The test of any experience in the judicial system is simple enough. In the end, was the disposition fair?

For a South Elgin youth first caught up in that system in 2002 at age 13 and whipped about by lawyers, legislation and a governor, a fair measure of justice was finally delivered six years later by 16th Circuit Judge Wiley Edmondson.

To be sure, the boy put himself into the maw of the judicial machine when he knocked on a neighbor's door with a buddy and then grabbed the girl's breasts before running off in a stupid, offensive pubescent stunt.

Then, inexplicably, he pleaded guilty to home invasion and criminal sexual abuse, serious crimes far exceeding the actual behavior.

The boy was nonetheless a model probationer, and in normal circumstances, the juvenile crime would have been overcome by time and the confidentiality accorded young violators.

But between the time he pleaded guilty and the time he turned 17, Illinois law changed. As of Jan. 1, 2006, the law required that a juvenile sex offender "upon attaining 17 years of age shall be considered as having committed the offense on or after the sex offender's 17th birthday."

As law goes, it was ludicrous. As fairness goes, it was a travesty that a 13-year-old offender, having reached his 17th birthday, would suddenly be equated with a 25-year-old rapist or a repeat child molester on the state's sex offender registry.

> **Work request 1**:
From the passage about the South Elgin youth's case, print the stretch from "For a South" through "the actual behavior." word for word.
> **Work request 2**:
In the passage about the South Elgin youth's case, which judge finally delivered a fair measure of justice?

> **Extracted data**:
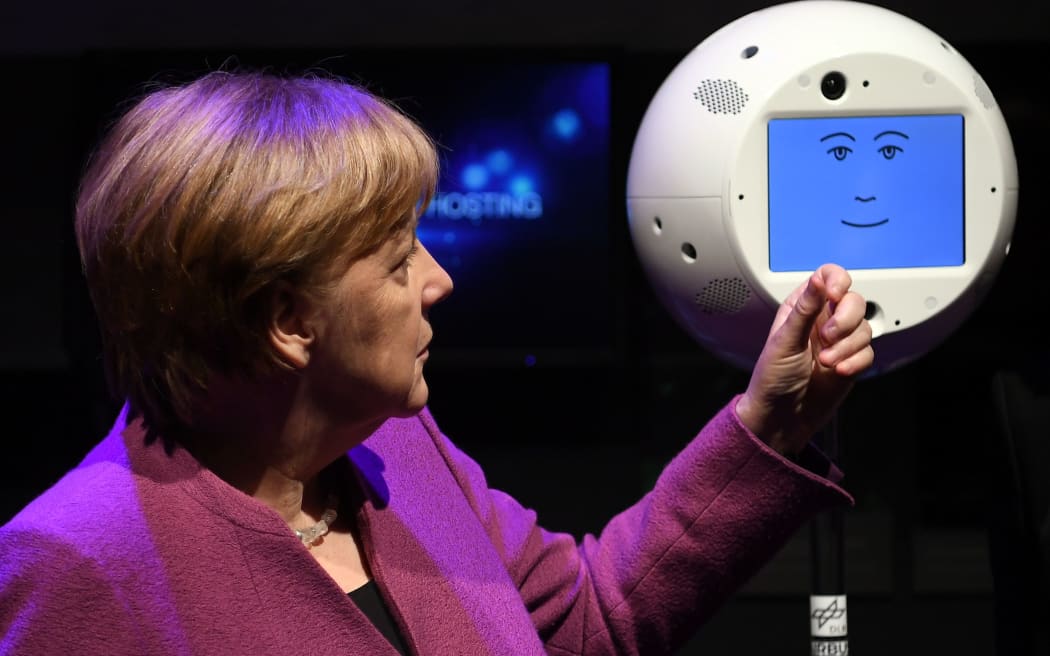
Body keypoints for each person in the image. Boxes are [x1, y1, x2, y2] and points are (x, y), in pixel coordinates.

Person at [0, 71, 873, 655]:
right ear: (287, 320)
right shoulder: (75, 561)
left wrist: (773, 424)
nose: (440, 281)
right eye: (398, 258)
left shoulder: (401, 450)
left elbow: (588, 623)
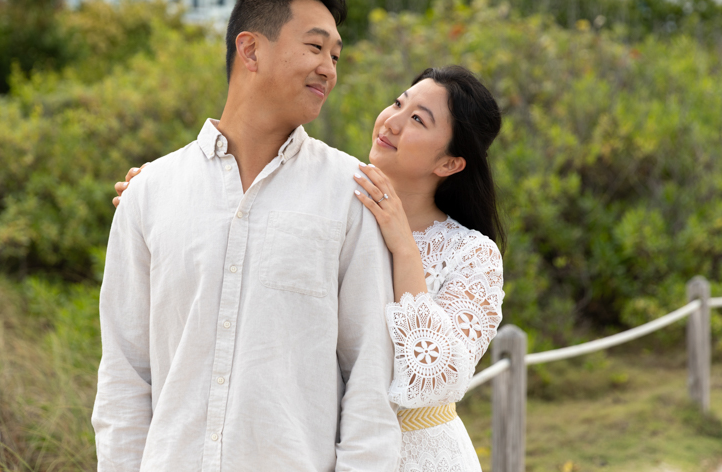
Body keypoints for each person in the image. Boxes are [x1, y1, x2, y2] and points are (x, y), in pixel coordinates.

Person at [115, 65, 506, 472]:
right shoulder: (331, 200)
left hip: (421, 456)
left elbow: (436, 379)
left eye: (417, 120)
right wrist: (159, 192)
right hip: (323, 448)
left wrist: (404, 247)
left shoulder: (471, 255)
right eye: (398, 103)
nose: (391, 121)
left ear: (449, 164)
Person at [92, 0, 402, 472]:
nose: (329, 69)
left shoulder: (351, 192)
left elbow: (370, 376)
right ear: (251, 50)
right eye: (315, 47)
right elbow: (125, 377)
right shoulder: (150, 193)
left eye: (336, 56)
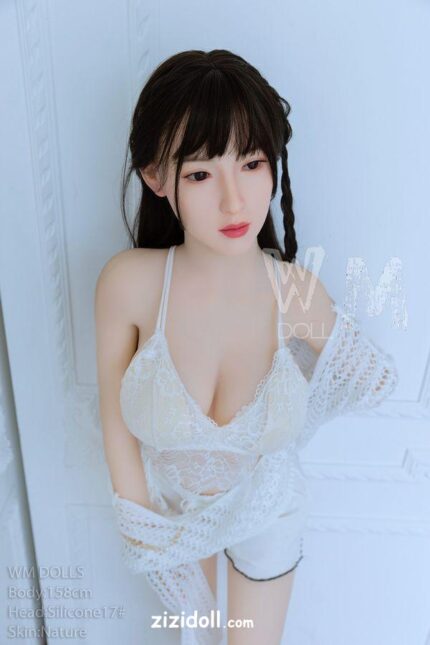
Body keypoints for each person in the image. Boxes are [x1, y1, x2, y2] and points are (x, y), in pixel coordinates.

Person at [94, 49, 398, 645]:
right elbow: (114, 425)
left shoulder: (295, 293)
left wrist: (303, 397)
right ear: (156, 178)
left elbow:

> **Answer area 1**:
For a South Elgin youth first caught up in that system in 2002 at age 13 and whipped about by lawyers, legislation and a governor, a fair measure of justice was finally delivered six years later by 16th Circuit Judge Wiley Edmondson.

To be sure, the boy put himself into the maw of the judicial machine when he knocked on a neighbor's door with a buddy and then grabbed the girl's breasts before running off in a stupid, offensive pubescent stunt.

Then, inexplicably, he pleaded guilty to home invasion and criminal sexual abuse, serious crimes far exceeding the actual behavior.

> **Answer area 2**:
16th Circuit Judge Wiley Edmondson.